The task:
Extract from the records below every line that contains the word "Reading".

━━━━━━━━━━

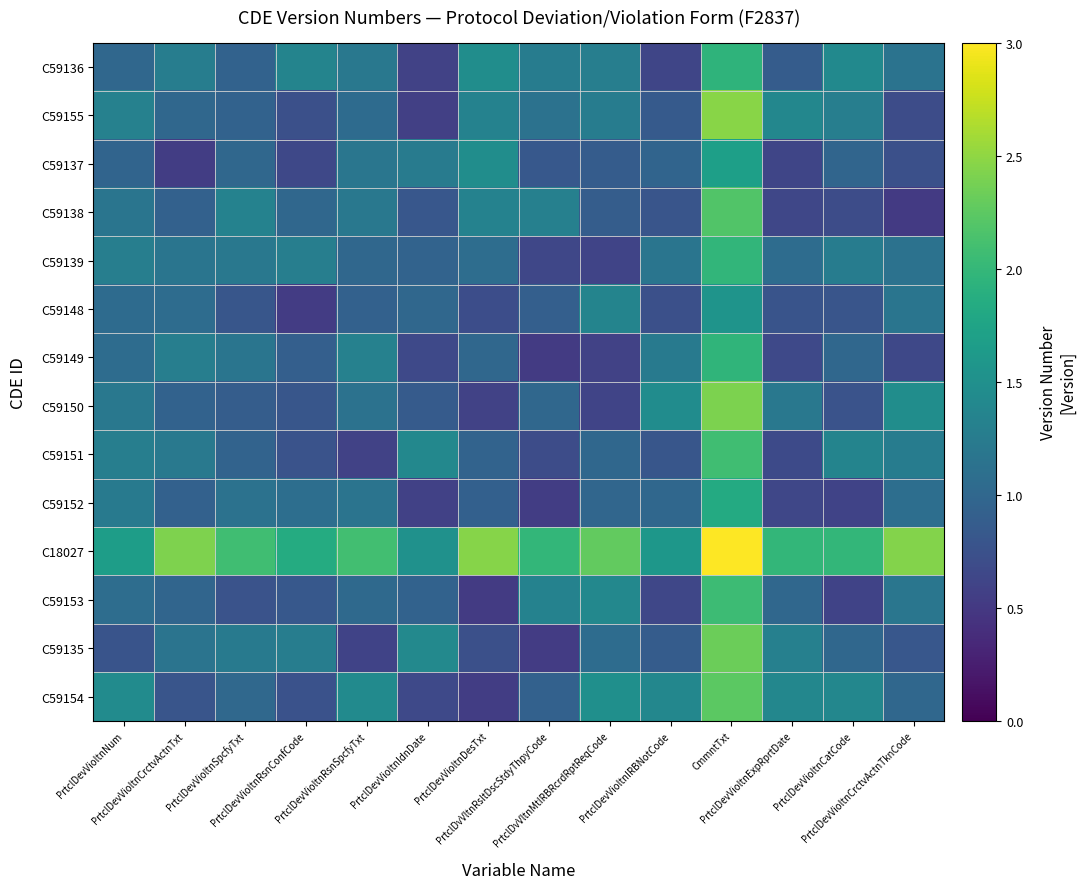

Reading left to right, list all the values displayed in this chart.

C59136: PrtclDevVioltnNum=1.0	PrtclDevVioltnCrctvActnTxt=1.3	PrtclDevVioltnSpcfyTxt=0.9	PrtclDevVioltnRsnConfCode=1.4	PrtclDevVioltnRsnSpcfyTxt=1.2	PrtclDevVioltnIdnDate=0.6	PrtclDevVioltnDesTxt=1.5	PrtclDvVltnRsltDscStdyThpyCode=1.3	PrtclDvVltnMtIRBRcrdRptReqCode=1.3	PrtclDevVioltnIRBNotCode=0.6	CmmntTxt=2.0	PrtclDevVioltnExpRprtDate=0.9	PrtclDevVioltnCatCode=1.4	PrtclDevVioltnCrctvActnTknCode=1.1
C59155: PrtclDevVioltnNum=1.3	PrtclDevVioltnCrctvActnTxt=1.0	PrtclDevVioltnSpcfyTxt=0.9	PrtclDevVioltnRsnConfCode=0.7	PrtclDevVioltnRsnSpcfyTxt=1.1	PrtclDevVioltnIdnDate=0.6	PrtclDevVioltnDesTxt=1.3	PrtclDvVltnRsltDscStdyThpyCode=1.1	PrtclDvVltnMtIRBRcrdRptReqCode=1.3	PrtclDevVioltnIRBNotCode=0.9	CmmntTxt=2.5	PrtclDevVioltnExpRprtDate=1.4	PrtclDevVioltnCatCode=1.3	PrtclDevVioltnCrctvActnTknCode=0.7
C59137: PrtclDevVioltnNum=1.0	PrtclDevVioltnCrctvActnTxt=0.5	PrtclDevVioltnSpcfyTxt=1.0	PrtclDevVioltnRsnConfCode=0.7	PrtclDevVioltnRsnSpcfyTxt=1.2	PrtclDevVioltnIdnDate=1.2	PrtclDevVioltnDesTxt=1.5	PrtclDvVltnRsltDscStdyThpyCode=0.8	PrtclDvVltnMtIRBRcrdRptReqCode=0.9	PrtclDevVioltnIRBNotCode=1.0	CmmntTxt=1.7	PrtclDevVioltnExpRprtDate=0.6	PrtclDevVioltnCatCode=1.0	PrtclDevVioltnCrctvActnTknCode=0.7
C59138: PrtclDevVioltnNum=1.2	PrtclDevVioltnCrctvActnTxt=0.9	PrtclDevVioltnSpcfyTxt=1.3	PrtclDevVioltnRsnConfCode=1.0	PrtclDevVioltnRsnSpcfyTxt=1.2	PrtclDevVioltnIdnDate=0.8	PrtclDevVioltnDesTxt=1.3	PrtclDvVltnRsltDscStdyThpyCode=1.3	PrtclDvVltnMtIRBRcrdRptReqCode=0.9	PrtclDevVioltnIRBNotCode=0.8	CmmntTxt=2.2	PrtclDevVioltnExpRprtDate=0.6	PrtclDevVioltnCatCode=0.7	PrtclDevVioltnCrctvActnTknCode=0.5
C59139: PrtclDevVioltnNum=1.3	PrtclDevVioltnCrctvActnTxt=1.2	PrtclDevVioltnSpcfyTxt=1.2	PrtclDevVioltnRsnConfCode=1.3	PrtclDevVioltnRsnSpcfyTxt=1.0	PrtclDevVioltnIdnDate=1.0	PrtclDevVioltnDesTxt=1.1	PrtclDvVltnRsltDscStdyThpyCode=0.6	PrtclDvVltnMtIRBRcrdRptReqCode=0.6	PrtclDevVioltnIRBNotCode=1.2	CmmntTxt=2.0	PrtclDevVioltnExpRprtDate=1.1	PrtclDevVioltnCatCode=1.3	PrtclDevVioltnCrctvActnTknCode=1.1
C59148: PrtclDevVioltnNum=1.1	PrtclDevVioltnCrctvActnTxt=1.1	PrtclDevVioltnSpcfyTxt=0.8	PrtclDevVioltnRsnConfCode=0.5	PrtclDevVioltnRsnSpcfyTxt=0.9	PrtclDevVioltnIdnDate=1.0	PrtclDevVioltnDesTxt=0.7	PrtclDvVltnRsltDscStdyThpyCode=0.9	PrtclDvVltnMtIRBRcrdRptReqCode=1.4	PrtclDevVioltnIRBNotCode=0.7	CmmntTxt=1.6	PrtclDevVioltnExpRprtDate=0.8	PrtclDevVioltnCatCode=0.8	PrtclDevVioltnCrctvActnTknCode=1.2
C59149: PrtclDevVioltnNum=1.1	PrtclDevVioltnCrctvActnTxt=1.3	PrtclDevVioltnSpcfyTxt=1.2	PrtclDevVioltnRsnConfCode=0.9	PrtclDevVioltnRsnSpcfyTxt=1.3	PrtclDevVioltnIdnDate=0.7	PrtclDevVioltnDesTxt=1.0	PrtclDvVltnRsltDscStdyThpyCode=0.5	PrtclDvVltnMtIRBRcrdRptReqCode=0.6	PrtclDevVioltnIRBNotCode=1.2	CmmntTxt=2.0	PrtclDevVioltnExpRprtDate=0.7	PrtclDevVioltnCatCode=1.0	PrtclDevVioltnCrctvActnTknCode=0.7
C59150: PrtclDevVioltnNum=1.2	PrtclDevVioltnCrctvActnTxt=0.9	PrtclDevVioltnSpcfyTxt=0.9	PrtclDevVioltnRsnConfCode=0.8	PrtclDevVioltnRsnSpcfyTxt=1.1	PrtclDevVioltnIdnDate=0.9	PrtclDevVioltnDesTxt=0.6	PrtclDvVltnRsltDscStdyThpyCode=1.0	PrtclDvVltnMtIRBRcrdRptReqCode=0.6	PrtclDevVioltnIRBNotCode=1.5	CmmntTxt=2.4	PrtclDevVioltnExpRprtDate=1.2	PrtclDevVioltnCatCode=0.8	PrtclDevVioltnCrctvActnTknCode=1.5
C59151: PrtclDevVioltnNum=1.3	PrtclDevVioltnCrctvActnTxt=1.2	PrtclDevVioltnSpcfyTxt=0.9	PrtclDevVioltnRsnConfCode=0.8	PrtclDevVioltnRsnSpcfyTxt=0.6	PrtclDevVioltnIdnDate=1.4	PrtclDevVioltnDesTxt=1.0	PrtclDvVltnRsltDscStdyThpyCode=0.7	PrtclDvVltnMtIRBRcrdRptReqCode=1.0	PrtclDevVioltnIRBNotCode=0.8	CmmntTxt=2.1	PrtclDevVioltnExpRprtDate=0.7	PrtclDevVioltnCatCode=1.4	PrtclDevVioltnCrctvActnTknCode=1.3
C59152: PrtclDevVioltnNum=1.2	PrtclDevVioltnCrctvActnTxt=0.9	PrtclDevVioltnSpcfyTxt=1.1	PrtclDevVioltnRsnConfCode=1.1	PrtclDevVioltnRsnSpcfyTxt=1.1	PrtclDevVioltnIdnDate=0.6	PrtclDevVioltnDesTxt=0.9	PrtclDvVltnRsltDscStdyThpyCode=0.5	PrtclDvVltnMtIRBRcrdRptReqCode=1.0	PrtclDevVioltnIRBNotCode=1.0	CmmntTxt=1.8	PrtclDevVioltnExpRprtDate=0.6	PrtclDevVioltnCatCode=0.6	PrtclDevVioltnCrctvActnTknCode=1.1
C18027: PrtclDevVioltnNum=1.7	PrtclDevVioltnCrctvActnTxt=2.4	PrtclDevVioltnSpcfyTxt=2.1	PrtclDevVioltnRsnConfCode=1.8	PrtclDevVioltnRsnSpcfyTxt=2.1	PrtclDevVioltnIdnDate=1.5	PrtclDevVioltnDesTxt=2.5	PrtclDvVltnRsltDscStdyThpyCode=2.0	PrtclDvVltnMtIRBRcrdRptReqCode=2.3	PrtclDevVioltnIRBNotCode=1.6	CmmntTxt=3.0	PrtclDevVioltnExpRprtDate=2.0	PrtclDevVioltnCatCode=2.0	PrtclDevVioltnCrctvActnTknCode=2.4
C59153: PrtclDevVioltnNum=1.1	PrtclDevVioltnCrctvActnTxt=1.0	PrtclDevVioltnSpcfyTxt=0.8	PrtclDevVioltnRsnConfCode=0.8	PrtclDevVioltnRsnSpcfyTxt=1.0	PrtclDevVioltnIdnDate=0.9	PrtclDevVioltnDesTxt=0.5	PrtclDvVltnRsltDscStdyThpyCode=1.3	PrtclDvVltnMtIRBRcrdRptReqCode=1.4	PrtclDevVioltnIRBNotCode=0.6	CmmntTxt=2.1	PrtclDevVioltnExpRprtDate=1.0	PrtclDevVioltnCatCode=0.6	PrtclDevVioltnCrctvActnTknCode=1.2
C59135: PrtclDevVioltnNum=0.8	PrtclDevVioltnCrctvActnTxt=1.2	PrtclDevVioltnSpcfyTxt=1.2	PrtclDevVioltnRsnConfCode=1.3	PrtclDevVioltnRsnSpcfyTxt=0.6	PrtclDevVioltnIdnDate=1.4	PrtclDevVioltnDesTxt=0.7	PrtclDvVltnRsltDscStdyThpyCode=0.5	PrtclDvVltnMtIRBRcrdRptReqCode=1.1	PrtclDevVioltnIRBNotCode=0.9	CmmntTxt=2.3	PrtclDevVioltnExpRprtDate=1.3	PrtclDevVioltnCatCode=1.0	PrtclDevVioltnCrctvActnTknCode=0.8
C59154: PrtclDevVioltnNum=1.5	PrtclDevVioltnCrctvActnTxt=0.8	PrtclDevVioltnSpcfyTxt=1.0	PrtclDevVioltnRsnConfCode=0.8	PrtclDevVioltnRsnSpcfyTxt=1.4	PrtclDevVioltnIdnDate=0.7	PrtclDevVioltnDesTxt=0.5	PrtclDvVltnRsltDscStdyThpyCode=0.9	PrtclDvVltnMtIRBRcrdRptReqCode=1.5	PrtclDevVioltnIRBNotCode=1.4	CmmntTxt=2.2	PrtclDevVioltnExpRprtDate=1.4	PrtclDevVioltnCatCode=1.4	PrtclDevVioltnCrctvActnTknCode=1.0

━━━━━━━━━━

Solution:
Reading left to right, list all the values displayed in this chart.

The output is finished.